509 Madison Avenue, Suite 306, New York, New York 10022

(Address of principal executive offices) (Zip Code)

 

 

Registrant’s telephone number, including area code: (212) 980-9155

 

Copy of correspondence to:

 

Marc J. Ross, Esq.

Harvey Kesner, Esq.

James M. Turner, Esq.

Sichenzia Ross Friedman Ference LLP

61 Broadway, 32nd Floor

New York, New York 10006

Tel: (212) 930-9700 Fax: (212) 930-9725

 

Check the appropriate box below if the Form 8-K filing is intended to simultaneously satisfy the filing obligation of the registrant under any of the following provisions (see General Instruction A.2. below):

 

o Written communications pursuant to Rule 425 under the Securities Act (17 CFR 230.425)

o Soliciting material pursuant to Rule 14a-12 under the Exchange Act (17 CFR 240.14a-12)

o Pre-commencement communications pursuant to Rule 14d-2(b) under the Exchange Act (17 CFR 240.14d-2(b))

o Pre-commencement communications pursuant to Rule 13e-4(c) under the Exchange Act (17 CFR 240.13e-4(c))

 

 
 

 

 

Item 5.02 Departure of Directors or Certain Officers; Election of Directors; Appointment of Certain Officers; Compensatory Arrangements of Certain Officers.

 

Effective October 5, 2012, Tonix Pharmaceuticals Holding Corp. (the “Company”) entered into an amendment to employment agreement (the “Selzer Amendment”) with Benjamin Selzer, which amended the employment agreement entered into with Mr.
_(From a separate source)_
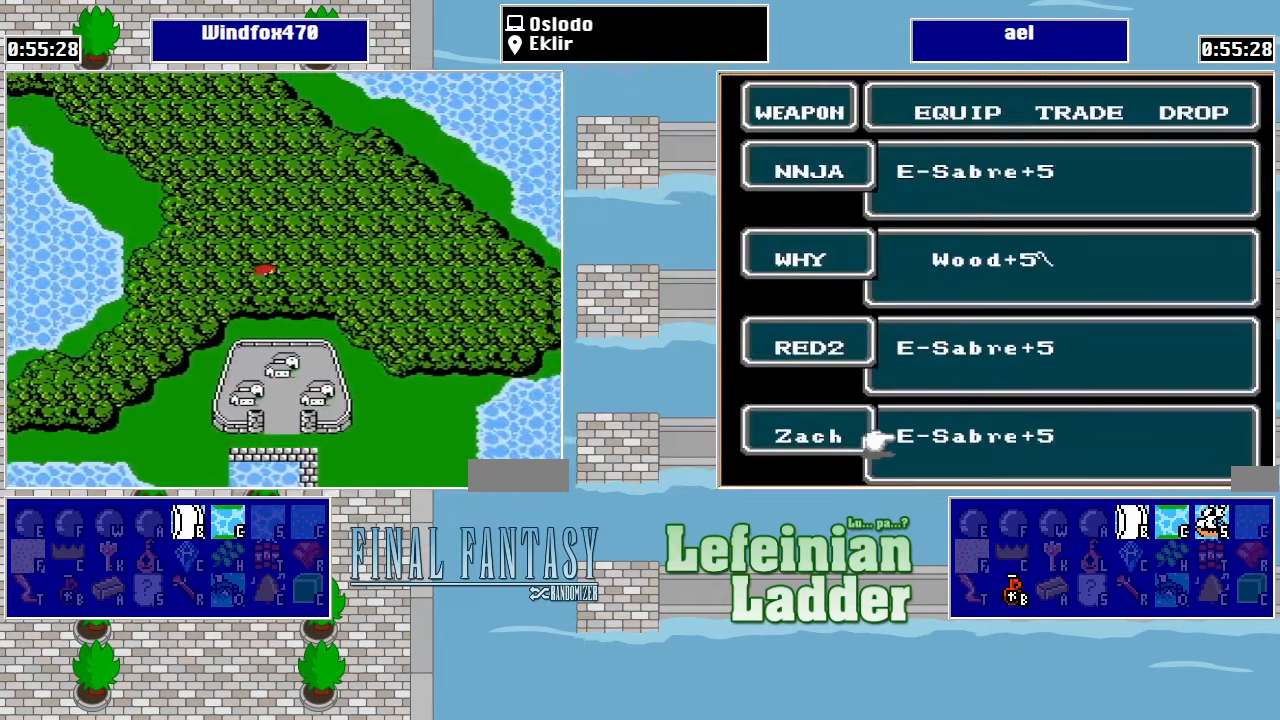
{"buttons": ["DPAD_RIGHT"], "events": [[266, "DPAD_LEFT", "up"], [333, "DPAD_RIGHT", "down"]]}
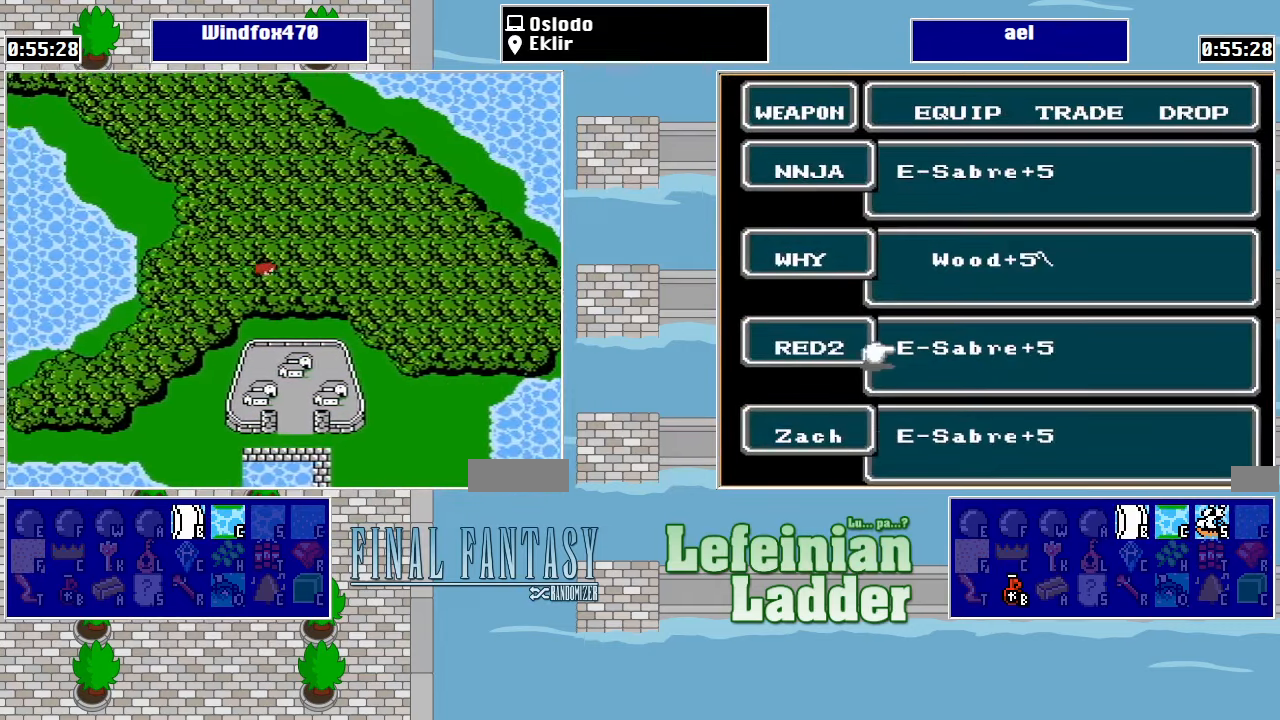
{"buttons": ["DPAD_LEFT"], "events": [[133, "DPAD_RIGHT", "up"], [166, "DPAD_LEFT", "down"]]}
Selzer on April 2, 2012 (the “Selzer Agreement”) to serve as Chief Operating Officer.  Pursuant to the Selzer Amendment, the base salary under the Selzer Agreement remains $175,000 per annum through March 31, 2013, at which time it shall increase to $250,000 per annum, and shall increase to $320,000 per annum upon the Company consummating an underwritten public offering of equity securities in excess of $10 million net to the Company (the “Selzer Threshold”).

 

Pursuant to the Selzer Agreement, the base salary was to increase to $250,000 effective October 7, 2012. In addition, pursuant to the Selzer Amendment, a retroactive adjustment of the base salary to the $320,000 per annum rate, not to exceed an aggregate adjustment of $170,000, that Mr. Selzer would have been entitled to upon the Selzer Threshold occurring after October 7, 2012 was eliminated.

 

ITEM 9.01 Financial Statements and Exhibits.

 

(d) Exhibits.

 

10.01 Amendment to Employment Agreement, between Tonix Pharmaceuticals Holding Corp. and Benjamin Selzer, dated October 5, 2012.

 

 
 

 

 

SIGNATURE

 

Pursuant to the requirement of the Securities Exchange Act of 1934, the registrant has duly caused this report to be signed on its behalf by the undersigned thereunto duly authorized.

 

 

  TONIX PHARMACEUTICALS HOLDING CORP.